Seine Filme nennt Ulmer selbst „morality plays“, oft (Melo-)Dramen von Schuld und Sühne mit alttestamentarischer Wucht, meist pessimistisch und in jeder Hinsicht dunkel. Auch Ulmers Helden sind Außenseiter, verstoßene Einzelgänger, Ausgesetzte, Menschen, die nicht recht ins Bild passen. Viele Arbeiten können ihre armselige Budgetierung nicht verleugnen. Ulmer versucht jedoch, aus möglichst wenig viel herauszuholen. Selbst aus bildungsbürgerlichem Milieu stammend, versucht er, seine meist trivialen Stoffe, oft pulp fiction, mit kulturellem Mehrwert auszustatten. Er muss Kompromisse eingehen. Aber erst auf diese Weise entsteht der typische Ulmer-Stil: rauh und minimalistisch, manchmal grell und überambitioniert, stets jedoch eigenwillig und atmosphärisch dicht, oft in Opposition zum glatten Stil der großen Hollywood-Studios.
Trotz all dieser Qualitäten, die erst die nachfolgenden Generationen erkennen sollten, verläuft Ulmers Karriere tragisch: Ende der 60er Jahre versucht er trotz mehrerer Schlaganfälle, wieder in Hollywood zu arbeiten, scheitert aber an der Realisierung der meisten Projekte. Zwei Jahre vor seinem Tod, schon schwer von seiner Krankheit gezeichnet und am Ende seiner Kräfte, gibt er dem Filmregisseur Peter Bogdanovich ein mehrstündiges Tonbandinterview, das sich durchaus als Ulmers Vermächtnis verstehen lässt. 1972 stirbt Ulmer verarmt in einem Pflegeheim in Kalifornien.
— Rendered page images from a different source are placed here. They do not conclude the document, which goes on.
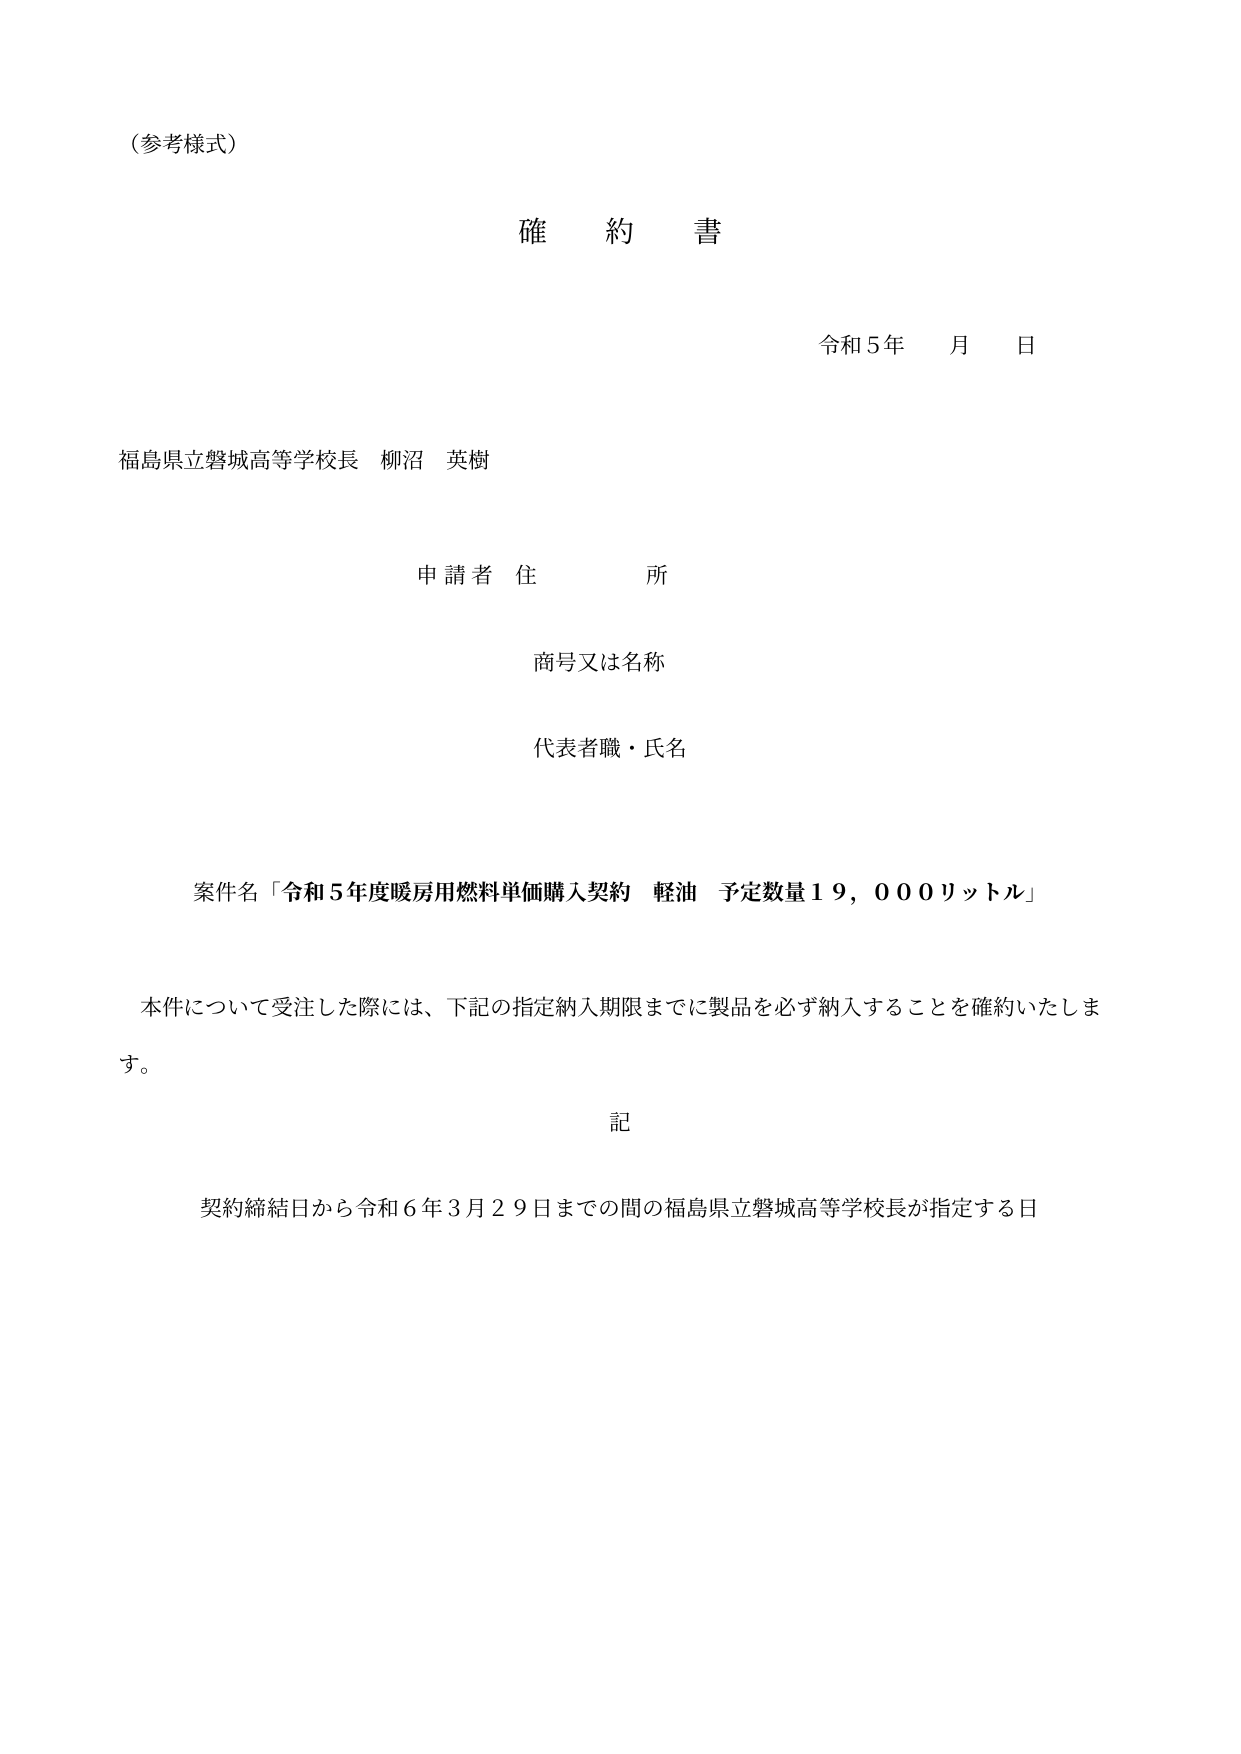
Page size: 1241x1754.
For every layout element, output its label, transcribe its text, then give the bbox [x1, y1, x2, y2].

text 申 請 者 住 所 [118, 546, 1122, 603]
text 令和５年 月 日 [118, 316, 1122, 373]
text 本件について受注した際には、下記の指定納入期限までに製品を必ず納入することを確約いたします。 [118, 977, 1122, 1092]
text 契約締結日から令和６年３月２９日までの間の福島県立磐城高等学校長が指定する日 [118, 1178, 1122, 1236]
text 記 [118, 1092, 1122, 1149]
text 案件名「令和５年度暖房用燃料単価購入契約 軽油 予定数量１９，０００リットル」 [118, 862, 1122, 919]
text 商号又は名称 [118, 632, 1122, 689]
text （参考様式） [118, 114, 1122, 172]
text 代表者職・氏名 [118, 718, 1122, 776]
text 確 約 書 [118, 201, 1122, 258]
text 福島県立磐城高等学校長 柳沼 英樹 [118, 431, 1122, 488]
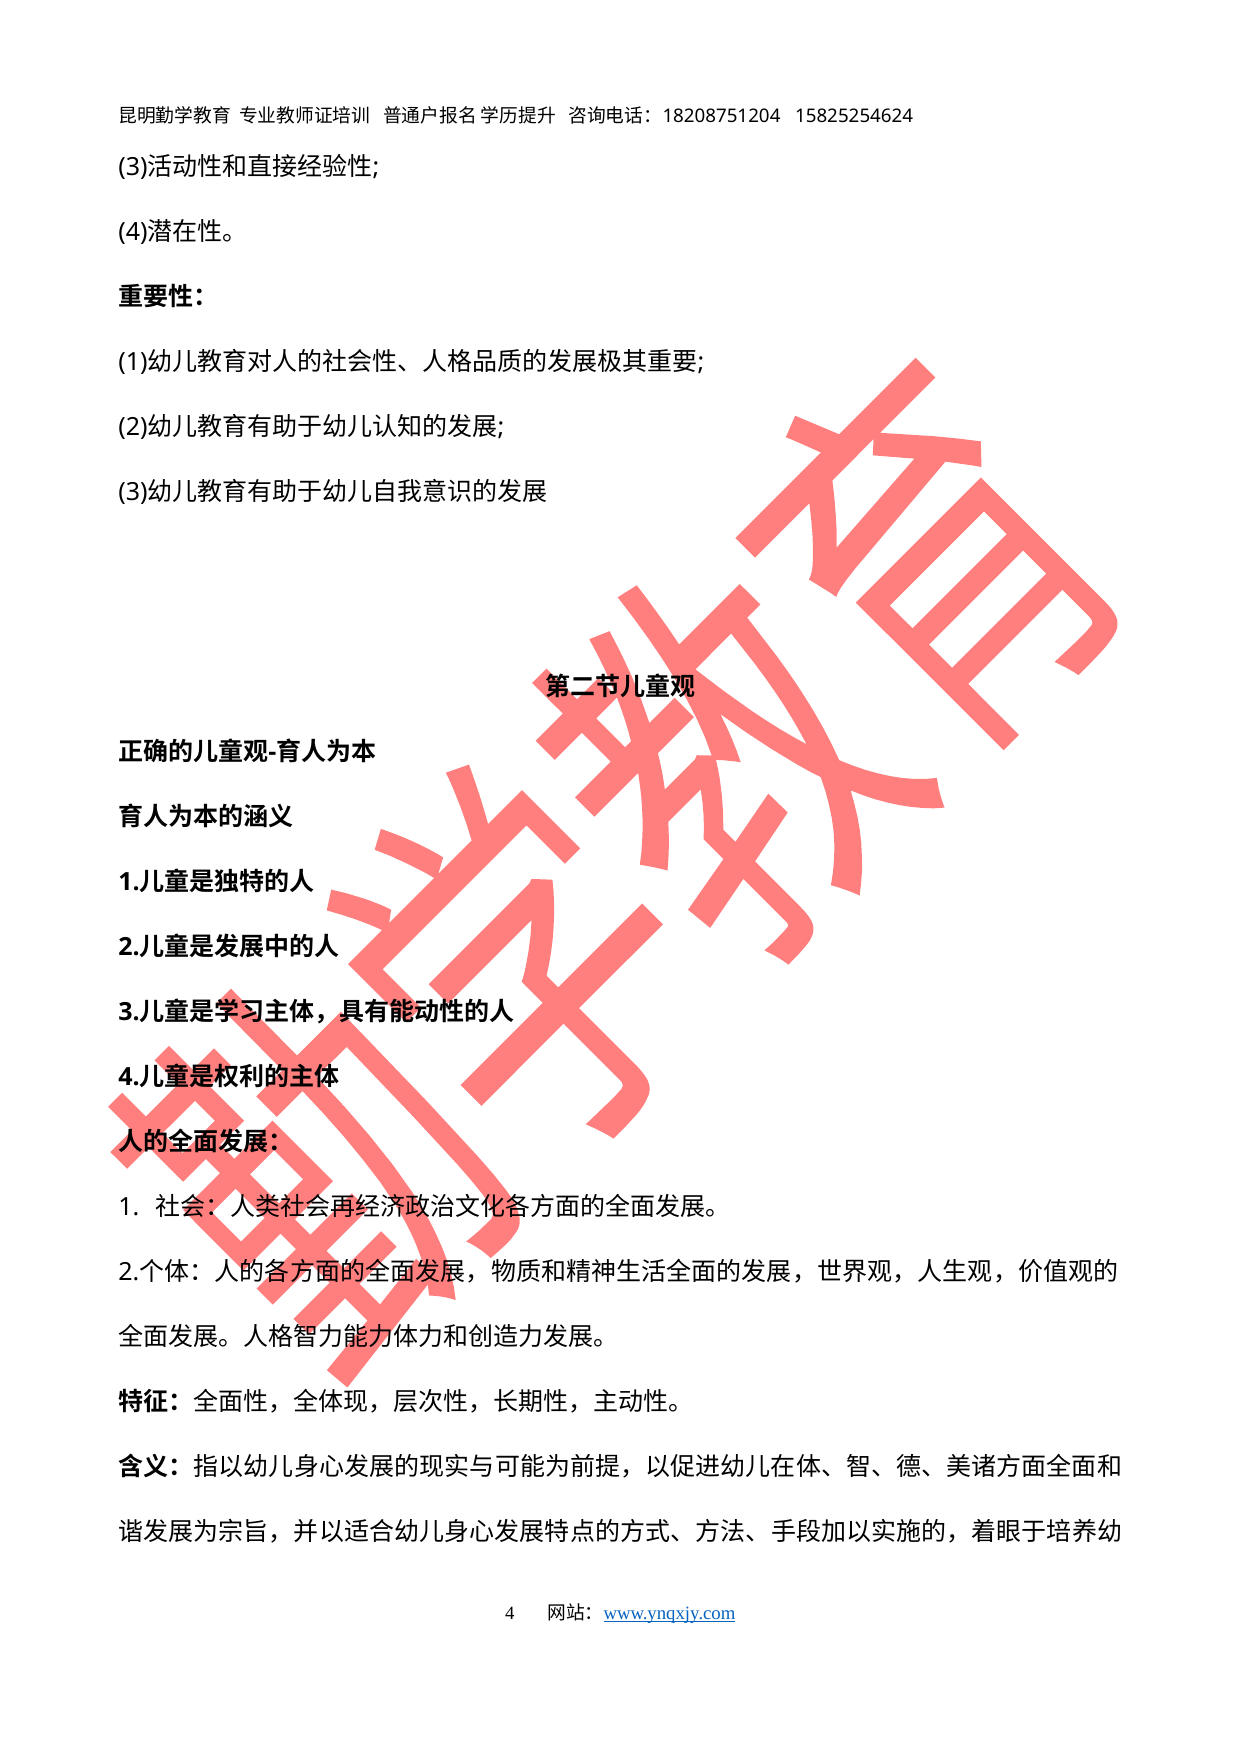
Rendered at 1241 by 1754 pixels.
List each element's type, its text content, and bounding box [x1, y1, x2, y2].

text 正确的儿童观-育人为本 [118, 717, 1122, 782]
list 社会：人类社会再经济政治文化各方面的全面发展。 [118, 1172, 1122, 1237]
text 重要性： [118, 262, 1122, 327]
text 4.儿童是权利的主体 [118, 1042, 1122, 1107]
text 人的全面发展： [118, 1107, 1122, 1172]
text (3)幼儿教育有助于幼儿自我意识的发展 [118, 457, 1122, 522]
text 3.儿童是学习主体，具有能动性的人 [118, 977, 1122, 1042]
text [118, 1432, 1122, 1562]
text (3)活动性和直接经验性; [118, 132, 1122, 197]
text 2.个体：人的各方面的全面发展，物质和精神生活全面的发展，世界观，人生观，价值观的全面发展。人格智力能力体力和创造力发展。 [118, 1237, 1122, 1367]
text (2)幼儿教育有助于幼儿认知的发展; [118, 392, 1122, 457]
text 第二节儿童观 [118, 652, 1122, 717]
text 特征：全面性，全体现，层次性，长期性，主动性。 [118, 1367, 1122, 1432]
text 2.儿童是发展中的人 [118, 912, 1122, 977]
text 育人为本的涵义 [118, 782, 1122, 847]
text (4)潜在性。 [118, 197, 1122, 262]
text 1.儿童是独特的人 [118, 847, 1122, 912]
text (1)幼儿教育对人的社会性、人格品质的发展极其重要; [118, 327, 1122, 392]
Auf seinem Grabstein findet sich die Inschrift: „Talent Obliges“ – Talent verpflichtet.
Ruhm, Scheitern und kultische Verehrung
Nach seiner „Entdeckung“ in den frühen 60er Jahren - hauptsächlich von den cinephilen Kritikern und Regisseuren im Dunstkreis der Nouvelle Vague - wird Ulmer als Kultregisseur, als auteur gefeiert und verehrt. Seine Bewunderer schätzen Ulmers Talent, aus minimalen Budgets das künstlerische Maximum herauszuholen, seine pessimistischen, existentialistischen Helden und Geschichten, seine Virtuosität im Umgang mit Licht und Kamera. Sein Oeuvre lässt sich als Subversion und ständiges Aufbegehren gegen die strengen erstarrten Formen und Regeln des Hollywood-Systems verstehen, gegen die großen Filmstudios und ihre ökonomische Macht; es zeigt aber auch, dass diese künstlerische Eigenständigkeit einen hohen Preis hat und tragisch scheitern muss.
Bis heute gilt Ulmer als Prototyp des independent, des unabhängigen Filmschaffenden, der ohne den Rückhalt einer Industrie auskommen und sich von einem Projekt zum nächsten retten muss. Heute, in Zeiten des digitalen, billigen, selbstgebastelten Kinos wird Ulmer wieder ganz aktuell, wie einst zur Hochblüte der Nouvelle Vague. Nicht nur in dieser Hinsicht repräsentiert Ulmer ein Stück Filmkulturgeschichte: nicht das kanonisierte, machtvoll kapitalisierte Kino, sondern ein kleines, minoritäres und wendiges Kino mit der Lust am Fabulieren und an der Improvisation.